↓↓↓

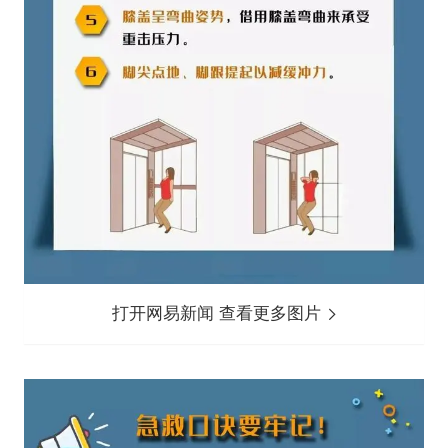
打开网易新闻 查看更多图片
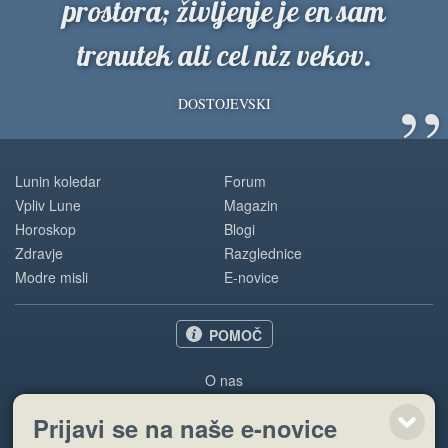
prostora; življenje je en sam
trenutek ali cel niz vekov.
”
DOSTOJEVSKI
Lunin koledar
Forum
Vpliv Lune
Magazin
Horoskop
Blogi
Zdravje
Razglednice
Modre misli
E-novice
POMOČ
O nas
Oglaševanje
Prijavi se na naše e-novice
Pogoji uporabe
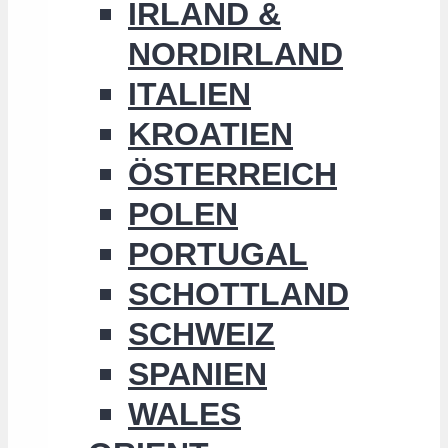
IRLAND &
NORDIRLAND
ITALIEN
KROATIEN
ÖSTERREICH
POLEN
PORTUGAL
SCHOTTLAND
SCHWEIZ
SPANIEN
WALES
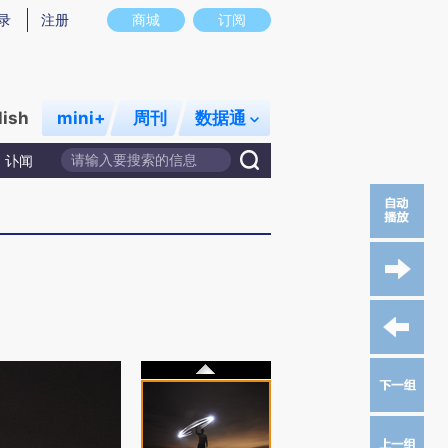
录
注册
商城
订阅
lish
mini+
周刊
数据通
讣闻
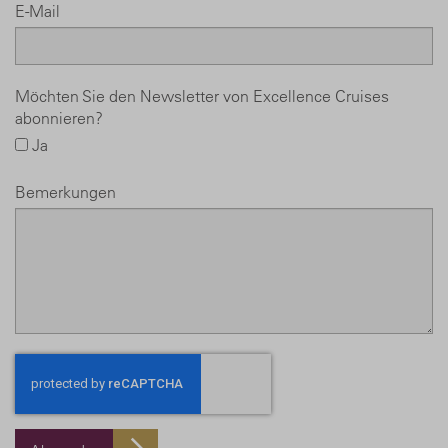
E-Mail
Möchten Sie den Newsletter von Excellence Cruises
abonnieren?
Ja
Bemerkungen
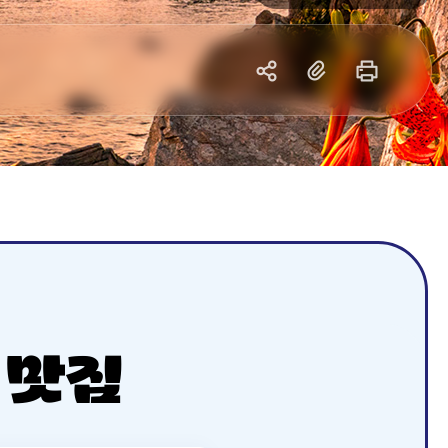
공
복
프
유
사
린
하
트
기
하
기
 맛집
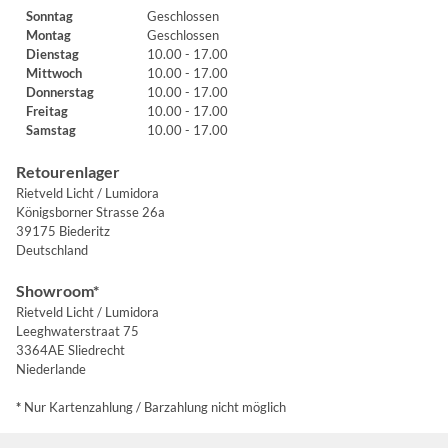
Sonntag
Geschlossen
Montag
Geschlossen
Dienstag
10.00 - 17.00
Mittwoch
10.00 - 17.00
Donnerstag
10.00 - 17.00
Freitag
10.00 - 17.00
Samstag
10.00 - 17.00
Retourenlager
Rietveld Licht / Lumidora
Königsborner Strasse 26a
39175 Biederitz
Deutschland
Showroom*
Rietveld Licht / Lumidora
Leeghwaterstraat 75
3364AE Sliedrecht
Niederlande
*
Nur Kartenzahlung / Barzahlung nicht möglich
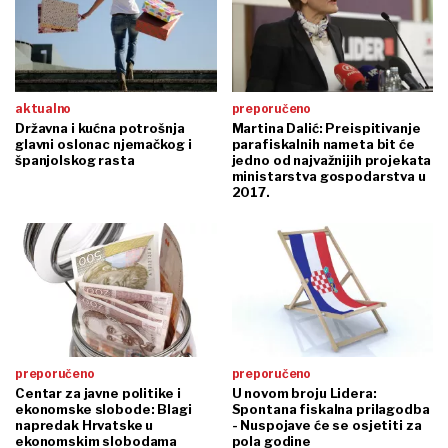
aktualno
preporučeno
Državna i kućna potrošnja
Martina Dalić: Preispitivanje
glavni oslonac njemačkog i
parafiskalnih nameta bit će
španjolskog rasta
jedno od najvažnijih projekata
ministarstva gospodarstva u
2017.
preporučeno
preporučeno
Centar za javne politike i
U novom broju Lidera:
ekonomske slobode: Blagi
Spontana fiskalna prilagodba
napredak Hrvatske u
- Nuspojave će se osjetiti za
ekonomskim slobodama
pola godine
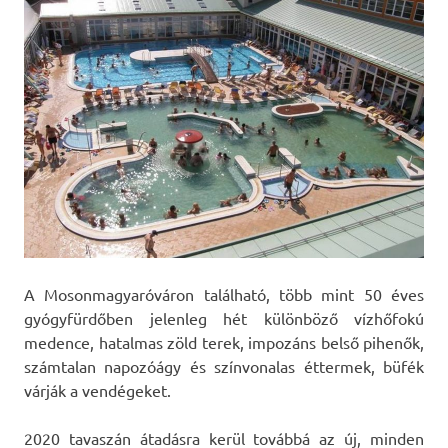
A Mosonmagyaróváron található, több mint 50 éves
gyógyfürdőben jelenleg hét különböző vízhőfokú
medence, hatalmas zöld terek, impozáns belső pihenők,
számtalan napozóágy és színvonalas éttermek, büfék
várják a vendégeket.
2020 tavaszán átadásra kerül továbbá az új, minden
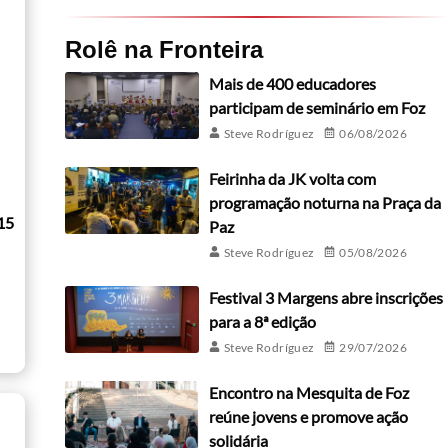
Rolê na Fronteira
Mais de 400 educadores
participam de seminário em Foz
Steve Rodríguez
06/08/2026
Feirinha da JK volta com
programação noturna na Praça da
15
Paz
Steve Rodríguez
05/08/2026
Festival 3 Margens abre inscrições
para a 8ª edição
Steve Rodríguez
29/07/2026
Encontro na Mesquita de Foz
reúne jovens e promove ação
solidária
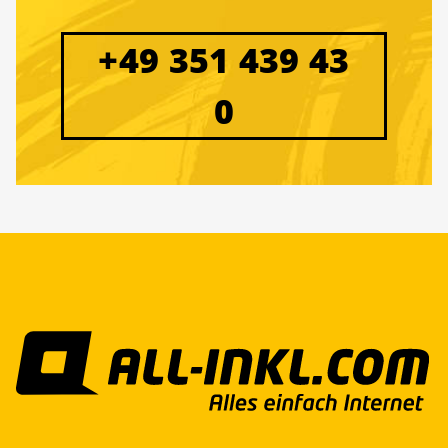
+49 351 439 43
0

↑↑↑

Exercise description: Reproduce the text of every entry above, with each "Geschlossen" changed to "Closed" and everything else unchanged. Leave the pictures out.

Problem solution:
打开网易新闻 查看更多图片
prostora; življenje je en sam
trenutek ali cel niz vekov.
”
DOSTOJEVSKI
Lunin koledar
Forum
Vpliv Lune
Magazin
Horoskop
Blogi
Zdravje
Razglednice
Modre misli
E-novice
POMOČ
O nas
Oglaševanje
Prijavi se na naše e-novice
Pogoji uporabe
IRLAND &
NORDIRLAND
ITALIEN
KROATIEN
ÖSTERREICH
POLEN
PORTUGAL
SCHOTTLAND
SCHWEIZ
SPANIEN
WALES
录
注册
商城
订阅
lish
mini+
周刊
数据通
讣闻
E-Mail
Möchten Sie den Newsletter von Excellence Cruises
abonnieren?
Ja
Bemerkungen
공
복
프
유
사
린
하
트
기
하
기
 맛집
Sonntag
Closed
Montag
Closed
Dienstag
10.00 - 17.00
Mittwoch
10.00 - 17.00
Donnerstag
10.00 - 17.00
Freitag
10.00 - 17.00
Samstag
10.00 - 17.00
Retourenlager
Rietveld Licht / Lumidora
Königsborner Strasse 26a
39175 Biederitz
Deutschland
Showroom*
Rietveld Licht / Lumidora
Leeghwaterstraat 75
3364AE Sliedrecht
Niederlande
*
Nur Kartenzahlung / Barzahlung nicht möglich
aktualno
preporučeno
Državna i kućna potrošnja
Martina Dalić: Preispitivanje
glavni oslonac njemačkog i
parafiskalnih nameta bit će
španjolskog rasta
jedno od najvažnijih projekata
ministarstva gospodarstva u
2017.
preporučeno
preporučeno
Centar za javne politike i
U novom broju Lidera:
ekonomske slobode: Blagi
Spontana fiskalna prilagodba
napredak Hrvatske u
- Nuspojave će se osjetiti za
ekonomskim slobodama
pola godine
A Mosonmagyaróváron található, több mint 50 éves
gyógyfürdőben jelenleg hét különböző vízhőfokú
medence, hatalmas zöld terek, impozáns belső pihenők,
számtalan napozóágy és színvonalas éttermek, büfék
várják a vendégeket.
2020 tavaszán átadásra kerül továbbá az új, minden
Rolê na Fronteira
Mais de 400 educadores
participam de seminário em Foz
Steve Rodríguez
06/08/2026
Feirinha da JK volta com
programação noturna na Praça da
15
Paz
Steve Rodríguez
05/08/2026
Festival 3 Margens abre inscrições
para a 8ª edição
Steve Rodríguez
29/07/2026
Encontro na Mesquita de Foz
reúne jovens e promove ação
solidária
+49 351 439 43
0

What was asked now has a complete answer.